Le Haut Représentant de l’UE pour les Affaires étrangères et la Politique de sécurité, Josep Borrell, et le commissaire à l’Élargissement, Olivér Várhelyi, ont appelé la Géorgie, dans la soirée de mardi 6 septembre, à progresser dans ses réformes, en particulier dans les 12 domaines mis en avant par l’UE pour que Tbilissi puisse obtenir son statut de candidat à une adhésion à l’UE.

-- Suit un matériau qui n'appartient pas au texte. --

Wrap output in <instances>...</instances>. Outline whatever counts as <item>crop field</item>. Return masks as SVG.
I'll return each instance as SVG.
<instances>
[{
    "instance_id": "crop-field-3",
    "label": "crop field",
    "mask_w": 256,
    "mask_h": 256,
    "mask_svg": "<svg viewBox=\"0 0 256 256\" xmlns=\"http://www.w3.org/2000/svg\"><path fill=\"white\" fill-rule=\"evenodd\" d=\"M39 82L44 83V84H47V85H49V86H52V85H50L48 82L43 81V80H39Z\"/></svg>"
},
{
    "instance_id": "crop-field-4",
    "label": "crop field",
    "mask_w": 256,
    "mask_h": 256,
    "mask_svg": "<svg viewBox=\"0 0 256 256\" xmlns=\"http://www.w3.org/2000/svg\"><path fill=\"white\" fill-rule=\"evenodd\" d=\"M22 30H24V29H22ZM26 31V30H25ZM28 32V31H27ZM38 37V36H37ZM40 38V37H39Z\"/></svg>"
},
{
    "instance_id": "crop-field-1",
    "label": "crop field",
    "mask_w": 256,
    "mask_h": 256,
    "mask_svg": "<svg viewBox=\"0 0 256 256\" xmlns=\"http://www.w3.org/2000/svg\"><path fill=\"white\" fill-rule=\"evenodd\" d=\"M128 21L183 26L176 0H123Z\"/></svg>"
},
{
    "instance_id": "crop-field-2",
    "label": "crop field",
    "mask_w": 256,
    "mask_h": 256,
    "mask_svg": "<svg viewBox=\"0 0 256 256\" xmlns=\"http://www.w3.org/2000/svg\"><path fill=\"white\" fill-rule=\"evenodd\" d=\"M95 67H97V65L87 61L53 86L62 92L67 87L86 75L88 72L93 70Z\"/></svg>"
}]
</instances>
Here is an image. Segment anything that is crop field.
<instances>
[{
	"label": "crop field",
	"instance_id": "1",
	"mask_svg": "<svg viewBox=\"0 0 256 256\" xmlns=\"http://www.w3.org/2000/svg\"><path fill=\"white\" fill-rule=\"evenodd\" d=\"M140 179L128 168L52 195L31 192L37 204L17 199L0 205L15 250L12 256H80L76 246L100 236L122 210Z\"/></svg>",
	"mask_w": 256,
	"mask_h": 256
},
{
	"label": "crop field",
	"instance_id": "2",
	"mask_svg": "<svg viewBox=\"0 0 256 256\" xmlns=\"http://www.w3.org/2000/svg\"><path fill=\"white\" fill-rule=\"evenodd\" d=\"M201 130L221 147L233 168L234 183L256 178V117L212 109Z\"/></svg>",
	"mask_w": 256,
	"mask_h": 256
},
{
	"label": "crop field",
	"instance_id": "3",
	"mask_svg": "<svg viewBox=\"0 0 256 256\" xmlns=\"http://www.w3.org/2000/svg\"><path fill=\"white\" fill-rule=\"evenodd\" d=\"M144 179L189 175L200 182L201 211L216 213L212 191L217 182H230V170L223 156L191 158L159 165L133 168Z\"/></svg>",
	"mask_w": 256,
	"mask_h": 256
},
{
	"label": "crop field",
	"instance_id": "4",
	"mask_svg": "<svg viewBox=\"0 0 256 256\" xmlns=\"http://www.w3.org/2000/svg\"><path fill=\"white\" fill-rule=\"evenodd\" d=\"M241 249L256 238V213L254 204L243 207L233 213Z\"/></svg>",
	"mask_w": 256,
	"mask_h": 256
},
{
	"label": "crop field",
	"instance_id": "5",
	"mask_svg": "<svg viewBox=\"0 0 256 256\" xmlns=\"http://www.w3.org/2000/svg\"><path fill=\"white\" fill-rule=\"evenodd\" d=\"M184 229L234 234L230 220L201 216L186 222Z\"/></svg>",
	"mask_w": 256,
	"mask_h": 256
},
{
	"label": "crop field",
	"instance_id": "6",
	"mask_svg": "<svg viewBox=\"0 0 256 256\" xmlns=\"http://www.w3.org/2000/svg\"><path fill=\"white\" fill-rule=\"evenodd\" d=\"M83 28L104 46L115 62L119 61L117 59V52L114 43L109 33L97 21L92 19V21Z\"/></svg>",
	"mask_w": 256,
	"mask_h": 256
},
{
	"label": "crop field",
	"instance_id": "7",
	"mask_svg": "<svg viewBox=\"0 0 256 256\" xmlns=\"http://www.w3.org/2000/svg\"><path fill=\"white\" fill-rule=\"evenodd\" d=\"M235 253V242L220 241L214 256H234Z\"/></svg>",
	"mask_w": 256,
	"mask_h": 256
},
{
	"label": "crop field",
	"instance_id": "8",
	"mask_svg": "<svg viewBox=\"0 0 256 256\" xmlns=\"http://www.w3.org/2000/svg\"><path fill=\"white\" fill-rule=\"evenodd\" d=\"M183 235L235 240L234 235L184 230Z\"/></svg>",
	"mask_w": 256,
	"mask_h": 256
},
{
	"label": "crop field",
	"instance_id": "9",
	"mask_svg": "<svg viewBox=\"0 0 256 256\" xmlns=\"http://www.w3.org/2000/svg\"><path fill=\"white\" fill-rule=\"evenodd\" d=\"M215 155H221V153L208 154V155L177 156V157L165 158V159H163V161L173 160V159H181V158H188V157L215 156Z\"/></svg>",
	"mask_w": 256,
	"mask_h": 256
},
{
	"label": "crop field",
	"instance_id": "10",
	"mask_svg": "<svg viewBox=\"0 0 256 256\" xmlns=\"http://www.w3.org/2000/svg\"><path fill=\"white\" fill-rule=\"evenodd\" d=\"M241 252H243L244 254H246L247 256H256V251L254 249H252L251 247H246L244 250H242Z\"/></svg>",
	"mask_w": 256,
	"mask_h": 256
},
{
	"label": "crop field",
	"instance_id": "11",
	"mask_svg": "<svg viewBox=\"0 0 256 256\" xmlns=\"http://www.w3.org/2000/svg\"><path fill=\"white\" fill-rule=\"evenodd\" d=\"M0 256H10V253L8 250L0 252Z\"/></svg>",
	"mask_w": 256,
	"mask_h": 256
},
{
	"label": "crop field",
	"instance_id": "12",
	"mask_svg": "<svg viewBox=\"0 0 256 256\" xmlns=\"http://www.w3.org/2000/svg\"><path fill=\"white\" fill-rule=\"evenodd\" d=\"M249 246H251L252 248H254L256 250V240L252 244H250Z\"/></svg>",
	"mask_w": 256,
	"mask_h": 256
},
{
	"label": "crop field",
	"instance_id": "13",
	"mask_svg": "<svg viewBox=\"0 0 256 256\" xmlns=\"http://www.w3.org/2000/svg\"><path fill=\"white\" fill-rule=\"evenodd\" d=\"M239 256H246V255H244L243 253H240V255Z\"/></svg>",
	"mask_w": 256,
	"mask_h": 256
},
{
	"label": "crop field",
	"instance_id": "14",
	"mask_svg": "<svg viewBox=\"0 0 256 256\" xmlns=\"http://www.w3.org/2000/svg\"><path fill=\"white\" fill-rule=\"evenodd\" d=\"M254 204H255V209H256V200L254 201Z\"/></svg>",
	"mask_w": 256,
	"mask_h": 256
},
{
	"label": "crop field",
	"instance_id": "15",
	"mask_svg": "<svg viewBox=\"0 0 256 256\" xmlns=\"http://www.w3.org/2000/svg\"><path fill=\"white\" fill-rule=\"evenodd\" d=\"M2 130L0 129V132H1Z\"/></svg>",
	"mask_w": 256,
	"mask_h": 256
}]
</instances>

« Le moment est venu de faire avancer les réformes, de ne pas perdre de temps ou d'énergie dans des divisions internes, mais de travailler ensemble », a prévenu le commissaire, à l’occasion du 7e conseil d’association UE-Géorgie. Il a recommandé à la Géorgie de se concentrer sur la mise en œuvre des 12 priorités définies par l’UE.
« Le renforcement de l'État de droit, la mise en œuvre des réformes nécessaires de la justice pour garantir un système judiciaire indépendant des intérêts extérieurs, l'intensification de la lutte contre la corruption, l'élimination de l'influence excessive des intérêts particuliers dans la vie économique, politique et publique et le renforcement de l'indépendance des médias font bien sûr partie de ces tâches essentielles », a détaillé M. Várhelyi.
Le Premier ministre géorgien, Irakli Garibashvili, a souligné que son pays comprenait que la perspective européenne de son pays venait avec des responsabilités importantes. « La Géorgie est pleinement engagée à mettre en oeuvre les 12 priorités », a-t-il promis, précisant que, dès la décision prise au niveau de l’UE, son pays avait présenté un plan d’action concret avec des échéances.
Au-delà des réformes, le Haut Représentant et le commissaire ont appelé à la lutte contre la polarisation politique. M. Borrell a mis en avant « la responsabilité d'essayer de surmonter la polarisation, de jeter des ponts à travers le spectre politique et de concentrer tous les efforts collectifs de la nation géorgienne pour atteindre l'objectif proclamé d'adhérer à l'Union européenne, ce qui n'est pas seulement l'affaire du gouvernement, mais de l'ensemble du spectre politique et de la société ». Selon lui, le processus d’adhésion doit s’accompagner d'un consensus national et les forces politiques doivent trouver le moyen de travailler ensemble.
Rappelant qu’il avait lancé un processus inclusif rassemblant les groupes politiques, les partis d’opposition, le gouvernement et la société civile, M. Garibashvili a regretté que des partis politiques d’opposition n’eussent pas voulu y participer.
Plus largement, les trois hommes ont passé en revue des sujets importants de coopération, dont la connectivité numérique, énergétique et en termes de transport, le renforcement de la résilience géorgienne, en particulier dans le domaine de la cybersécurité et de la lutte contre la désinformation, ou encore la lutte contre les demandes illégitimes d’asile de la part de citoyens géorgiens.
Le Haut Représentant a également rappelé le soutien de l’UE à l’intégrité territoriale de la Géorgie et que l’Union poursuivait ses efforts à cet égard.